You may have tried figs before — fresh, dried, or in the ever-popular Fig Newton (whose actual name may surprise you) – but unless you're a botanist, you probably don't know the complex way they grow. The sweet, soft figs that many people enjoy eating and which were found at the Stone Age archaeological site come from a sterile mutation in female fig trees. These ancient trees can't organically reproduce, but periodically show up in the wild through natural mutations. However, these trees can be cultivated if humans cut their stems and replant them, which is what our prehistoric ancestors appear to have done to enjoy figs without waiting for the occasional mutant tree.

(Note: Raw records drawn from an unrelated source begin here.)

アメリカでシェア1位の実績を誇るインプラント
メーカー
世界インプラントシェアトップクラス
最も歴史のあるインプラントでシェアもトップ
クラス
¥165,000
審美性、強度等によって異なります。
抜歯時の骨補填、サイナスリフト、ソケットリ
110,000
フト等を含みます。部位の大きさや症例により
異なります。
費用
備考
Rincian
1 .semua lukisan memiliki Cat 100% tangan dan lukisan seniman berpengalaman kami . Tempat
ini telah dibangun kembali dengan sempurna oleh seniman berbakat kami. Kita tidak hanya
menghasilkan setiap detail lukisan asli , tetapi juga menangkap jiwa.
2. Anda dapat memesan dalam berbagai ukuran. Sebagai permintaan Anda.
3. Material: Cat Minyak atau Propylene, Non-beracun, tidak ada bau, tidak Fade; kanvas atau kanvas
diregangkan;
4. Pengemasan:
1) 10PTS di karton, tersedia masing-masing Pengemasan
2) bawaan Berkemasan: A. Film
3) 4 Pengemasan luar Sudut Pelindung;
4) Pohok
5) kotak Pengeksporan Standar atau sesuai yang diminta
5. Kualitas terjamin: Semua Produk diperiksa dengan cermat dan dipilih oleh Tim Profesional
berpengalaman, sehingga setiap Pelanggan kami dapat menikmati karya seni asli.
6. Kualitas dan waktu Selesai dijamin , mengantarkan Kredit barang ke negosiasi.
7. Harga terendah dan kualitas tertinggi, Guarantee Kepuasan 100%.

Ancient dishes you can set a Stone Age table with today

While we now know figs were on the Stone Age menu, surely people living millennia ago didn't survive on figs alone, without so much as a pizza to put them on. In fact, the figs our ancestors were growing fit into a varied diet and were used as sweeteners in the ancient world before sugar became available. Figs are one of the foods mentioned in the Bible along with other ancient dishes like bread, wine, stew, and roasted meat, which highlights the important role figs played in our diets. 

The fondness for figs extended to the ancient Romans, who ate them in a variety of dishes and also used them as a form of animal feed. A lavish Roman meal might end with cheese (another food that's been around for thousands of years, as seen in the ancient Chinese cheese mummies), fresh grapes, and a sweet treat of dried, spiced figs. Meanwhile, Roman pigs were often force-fed figs to fatten them up. Adding insult to injury, fig-stuffed ham in pastries shaped like pigs was a famous Roman feasting dish.